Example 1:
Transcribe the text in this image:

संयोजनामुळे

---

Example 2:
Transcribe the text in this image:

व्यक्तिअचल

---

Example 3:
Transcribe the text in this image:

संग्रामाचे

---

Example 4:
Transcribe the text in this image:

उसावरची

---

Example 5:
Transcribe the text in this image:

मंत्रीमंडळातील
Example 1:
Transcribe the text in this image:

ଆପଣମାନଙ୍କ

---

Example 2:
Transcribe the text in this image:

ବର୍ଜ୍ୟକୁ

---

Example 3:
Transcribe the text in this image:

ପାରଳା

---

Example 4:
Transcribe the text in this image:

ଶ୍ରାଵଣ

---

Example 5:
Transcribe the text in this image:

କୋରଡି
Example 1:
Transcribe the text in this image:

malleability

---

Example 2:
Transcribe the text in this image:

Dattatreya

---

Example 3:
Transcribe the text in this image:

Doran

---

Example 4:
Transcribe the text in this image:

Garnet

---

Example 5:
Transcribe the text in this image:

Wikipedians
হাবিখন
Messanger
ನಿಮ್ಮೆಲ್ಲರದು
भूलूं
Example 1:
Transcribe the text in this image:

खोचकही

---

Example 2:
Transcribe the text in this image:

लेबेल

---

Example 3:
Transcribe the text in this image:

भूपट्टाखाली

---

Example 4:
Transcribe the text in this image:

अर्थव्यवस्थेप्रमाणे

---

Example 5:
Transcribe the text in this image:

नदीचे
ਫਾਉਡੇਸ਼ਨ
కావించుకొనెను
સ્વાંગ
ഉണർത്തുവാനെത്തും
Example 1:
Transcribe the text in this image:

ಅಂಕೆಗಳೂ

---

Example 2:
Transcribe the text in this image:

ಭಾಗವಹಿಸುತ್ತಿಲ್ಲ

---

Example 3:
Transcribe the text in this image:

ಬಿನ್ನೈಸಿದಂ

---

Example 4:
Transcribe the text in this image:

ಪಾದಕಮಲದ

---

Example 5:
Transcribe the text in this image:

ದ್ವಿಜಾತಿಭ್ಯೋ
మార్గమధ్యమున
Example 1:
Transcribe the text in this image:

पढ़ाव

_ _ _

Revise the entries above by changing "Transcribe" to "Copy out" everywhere it appears, leaving the rest unchanged.

▸ **Reply to the task**:
Example 1:
Copy out the text in this image:

संयोजनामुळे

---

Example 2:
Copy out the text in this image:

व्यक्तिअचल

---

Example 3:
Copy out the text in this image:

संग्रामाचे

---

Example 4:
Copy out the text in this image:

उसावरची

---

Example 5:
Copy out the text in this image:

मंत्रीमंडळातील
Example 1:
Copy out the text in this image:

ଆପଣମାନଙ୍କ

---

Example 2:
Copy out the text in this image:

ବର୍ଜ୍ୟକୁ

---

Example 3:
Copy out the text in this image:

ପାରଳା

---

Example 4:
Copy out the text in this image:

ଶ୍ରାଵଣ

---

Example 5:
Copy out the text in this image:

କୋରଡି
Example 1:
Copy out the text in this image:

malleability

---

Example 2:
Copy out the text in this image:

Dattatreya

---

Example 3:
Copy out the text in this image:

Doran

---

Example 4:
Copy out the text in this image:

Garnet

---

Example 5:
Copy out the text in this image:

Wikipedians
হাবিখন
Messanger
ನಿಮ್ಮೆಲ್ಲರದು
भूलूं
Example 1:
Copy out the text in this image:

खोचकही

---

Example 2:
Copy out the text in this image:

लेबेल

---

Example 3:
Copy out the text in this image:

भूपट्टाखाली

---

Example 4:
Copy out the text in this image:

अर्थव्यवस्थेप्रमाणे

---

Example 5:
Copy out the text in this image:

नदीचे
ਫਾਉਡੇਸ਼ਨ
కావించుకొనెను
સ્વાંગ
ഉണർത്തുവാനെത്തും
Example 1:
Copy out the text in this image:

ಅಂಕೆಗಳೂ

---

Example 2:
Copy out the text in this image:

ಭಾಗವಹಿಸುತ್ತಿಲ್ಲ

---

Example 3:
Copy out the text in this image:

ಬಿನ್ನೈಸಿದಂ

---

Example 4:
Copy out the text in this image:

ಪಾದಕಮಲದ

---

Example 5:
Copy out the text in this image:

ದ್ವಿಜಾತಿಭ್ಯೋ
మార్గమధ్యమున
Example 1:
Copy out the text in this image:

पढ़ाव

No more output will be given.